In ‘History of Beauty,’ Umberto Eco suggested that beauty’s power over others happens through subconscious instinct. Good looks compel powerful responses in others, a theory that has long held weight with economists who examine aesthetics and salary distribution. The beauty premium focuses on an unexplained phenomenon that seems to bring imbalance to the labor market. Classic ideas of beauty have been directly linked to earning potential.
Harvard economists, Mobius and Rosenblat, dug into the issue of looks and career in a 2006 study that aimed to determine whether confidence, performance or beauty governed employer hiring decisions. Their trials revealed that employers have greater professional confidence in women they consider attractive. The results were dramatic enough to raise the most impervious of eyebrows; the beauty premium governed a total of 55% of interview outcomes.
Doorley and Sierminskas were inspired to conduct a 2012 trial, which proved that wages are distributed according to the looks of both men and women. Naomi Woolfe may have focused on the myths of beauty, but in the corporate job market, professionals are unconsciously responding to attractiveness in an authentic and pervasive way. Those who are young and attractive command loftier salaries and more vibrant career paths. People with below average looks earn an average of 9% less, while those with above average looks earn 5% more than those with average appearances.
In today’s dwindling economy, it is no longer enough to participate in the job market using competence alone. Almost 8% of U.S. citizens were unemployed in January 2013. Eight million citizens were underemployed and the majority of employed citizens were dissatisfied with their salaries. The labor market has become fiercely competitive and age discrimination is rife. Where the majority of workers in their thirties take three months to find employment, most of those in their sixties remain in the job market for between 12 and eighteen months before finding work.
Job seekers are waking up to the facts about beauty and career and using them to gain career fulfillment. The cosmetic surgery industry has ballooned by 500% since 2007, with the majority of procedures targeting the pursuit of youthfulness.
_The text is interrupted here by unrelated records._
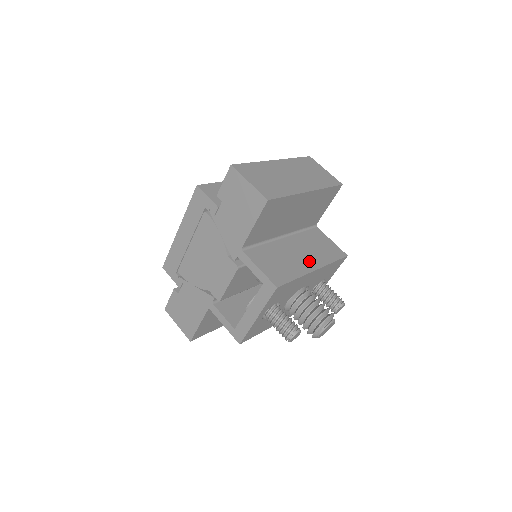
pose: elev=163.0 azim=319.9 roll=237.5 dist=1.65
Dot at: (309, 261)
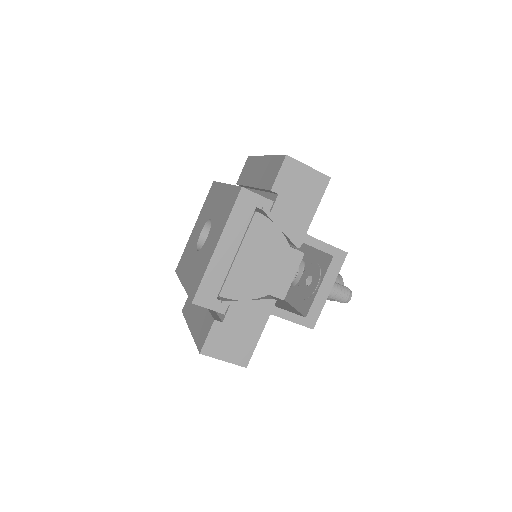
Dot at: occluded
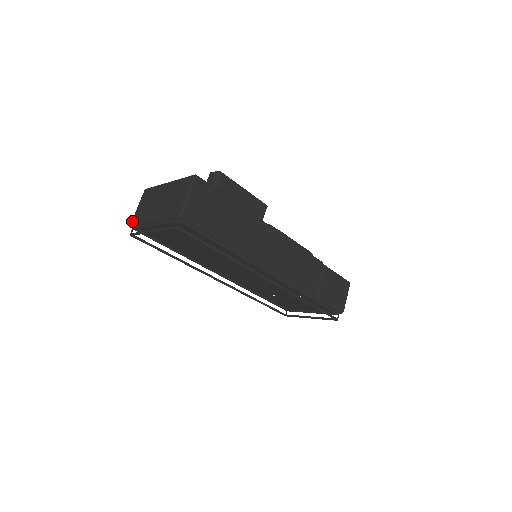
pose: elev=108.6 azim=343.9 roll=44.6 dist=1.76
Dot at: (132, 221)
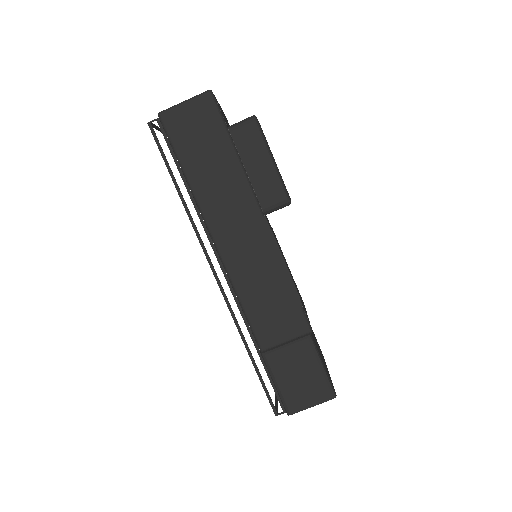
Dot at: occluded
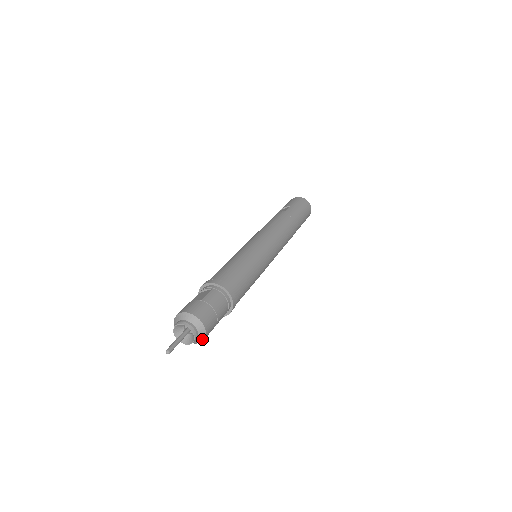
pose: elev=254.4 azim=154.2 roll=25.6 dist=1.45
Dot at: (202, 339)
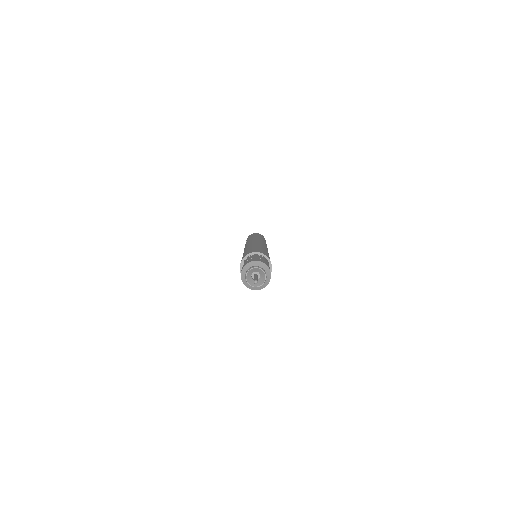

Cosmetic surgery has become a hidden resume attachment that improves career opportunities. In Western countries where interviewers need to avoid accusations of contravening the Age Discrimination in Employment Act, more candidates are having face-lifts to create the illusion of youthfulness.
Age discrimination is the only remaining legal bias and interviewees are gaining a competitive edge against younger applicants through cosmetic procedures that erase their sagging and wrinkles. To fall on the right side of the beauty bias, 13% of women and 10% of men would choose cosmetic surgery if they were certain it would give them a steeper climb to the top of the career ladder.
Hiring managers today are less reticent to admit that they consider attractiveness to be a valid factor when choosing staff. Most readily admit that beauty is placed higher in their selection criteria than education. Face-lifts that improve youthful contouring may be the magical factor that takes careers to new heights.